• Dataset content:
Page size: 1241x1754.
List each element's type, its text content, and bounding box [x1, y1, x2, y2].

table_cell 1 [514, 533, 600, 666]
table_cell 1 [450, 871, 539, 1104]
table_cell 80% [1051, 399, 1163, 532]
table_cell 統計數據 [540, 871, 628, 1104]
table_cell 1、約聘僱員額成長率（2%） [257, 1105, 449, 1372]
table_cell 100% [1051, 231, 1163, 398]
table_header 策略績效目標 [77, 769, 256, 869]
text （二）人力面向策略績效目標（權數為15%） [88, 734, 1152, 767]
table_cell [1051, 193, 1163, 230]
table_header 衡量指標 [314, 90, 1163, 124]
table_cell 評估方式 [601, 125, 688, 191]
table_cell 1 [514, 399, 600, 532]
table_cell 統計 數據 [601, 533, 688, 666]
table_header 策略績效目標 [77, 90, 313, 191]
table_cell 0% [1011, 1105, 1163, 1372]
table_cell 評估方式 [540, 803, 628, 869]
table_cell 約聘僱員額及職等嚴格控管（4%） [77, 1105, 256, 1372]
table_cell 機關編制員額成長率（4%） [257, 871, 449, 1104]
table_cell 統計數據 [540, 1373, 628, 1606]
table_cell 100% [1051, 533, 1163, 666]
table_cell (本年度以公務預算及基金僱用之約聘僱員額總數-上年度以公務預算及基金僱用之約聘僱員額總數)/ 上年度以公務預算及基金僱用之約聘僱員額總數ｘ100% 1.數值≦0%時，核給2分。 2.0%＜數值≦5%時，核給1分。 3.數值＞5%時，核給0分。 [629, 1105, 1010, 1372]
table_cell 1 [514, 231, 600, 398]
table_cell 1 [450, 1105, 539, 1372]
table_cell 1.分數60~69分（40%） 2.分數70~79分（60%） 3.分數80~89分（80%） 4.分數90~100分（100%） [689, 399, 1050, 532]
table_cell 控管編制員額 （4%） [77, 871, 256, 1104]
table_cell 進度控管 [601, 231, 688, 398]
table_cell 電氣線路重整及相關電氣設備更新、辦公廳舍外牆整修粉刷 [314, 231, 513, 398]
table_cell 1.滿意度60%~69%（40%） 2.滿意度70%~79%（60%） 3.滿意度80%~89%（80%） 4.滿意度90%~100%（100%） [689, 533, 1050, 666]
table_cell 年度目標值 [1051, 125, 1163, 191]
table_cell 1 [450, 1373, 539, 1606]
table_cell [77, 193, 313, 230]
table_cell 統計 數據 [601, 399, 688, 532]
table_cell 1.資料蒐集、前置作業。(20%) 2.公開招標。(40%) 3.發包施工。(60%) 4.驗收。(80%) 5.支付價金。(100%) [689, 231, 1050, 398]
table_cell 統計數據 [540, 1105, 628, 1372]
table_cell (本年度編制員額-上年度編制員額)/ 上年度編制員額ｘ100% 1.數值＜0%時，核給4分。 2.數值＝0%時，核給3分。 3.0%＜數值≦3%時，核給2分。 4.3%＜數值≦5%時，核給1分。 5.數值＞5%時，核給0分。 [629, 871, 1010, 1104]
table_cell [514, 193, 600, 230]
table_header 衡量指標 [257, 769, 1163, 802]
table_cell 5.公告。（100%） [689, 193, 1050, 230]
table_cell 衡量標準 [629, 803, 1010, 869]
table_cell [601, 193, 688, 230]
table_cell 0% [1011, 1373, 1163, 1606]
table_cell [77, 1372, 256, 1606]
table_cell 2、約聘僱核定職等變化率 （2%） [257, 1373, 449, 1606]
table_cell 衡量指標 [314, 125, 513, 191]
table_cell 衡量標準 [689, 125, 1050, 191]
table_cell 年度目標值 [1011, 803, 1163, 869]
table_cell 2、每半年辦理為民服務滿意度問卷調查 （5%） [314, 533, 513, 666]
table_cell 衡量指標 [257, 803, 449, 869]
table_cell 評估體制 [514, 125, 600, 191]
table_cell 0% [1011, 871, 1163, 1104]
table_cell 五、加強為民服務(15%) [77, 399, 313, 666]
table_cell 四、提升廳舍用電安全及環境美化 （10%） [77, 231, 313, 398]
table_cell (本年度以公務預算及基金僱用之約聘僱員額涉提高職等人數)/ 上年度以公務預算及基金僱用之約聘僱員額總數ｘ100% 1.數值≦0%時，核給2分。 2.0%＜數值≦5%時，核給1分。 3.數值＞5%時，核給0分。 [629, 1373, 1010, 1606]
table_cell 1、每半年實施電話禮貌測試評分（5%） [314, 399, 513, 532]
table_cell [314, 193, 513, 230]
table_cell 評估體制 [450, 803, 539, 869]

• Direction: Copy the data lines verbatim, starting with the line that contains "table_cell 1 [514, 533, 600, 666]" and ending with the line that contains "table_cell 評估方式 [601, 125, 688, 191]", both included.

• Solution to the exercise:
table_cell 1 [514, 533, 600, 666]
table_cell 1 [450, 871, 539, 1104]
table_cell 80% [1051, 399, 1163, 532]
table_cell 統計數據 [540, 871, 628, 1104]
table_cell 1、約聘僱員額成長率（2%） [257, 1105, 449, 1372]
table_cell 100% [1051, 231, 1163, 398]
table_header 策略績效目標 [77, 769, 256, 869]
text （二）人力面向策略績效目標（權數為15%） [88, 734, 1152, 767]
table_cell [1051, 193, 1163, 230]
table_header 衡量指標 [314, 90, 1163, 124]
table_cell 評估方式 [601, 125, 688, 191]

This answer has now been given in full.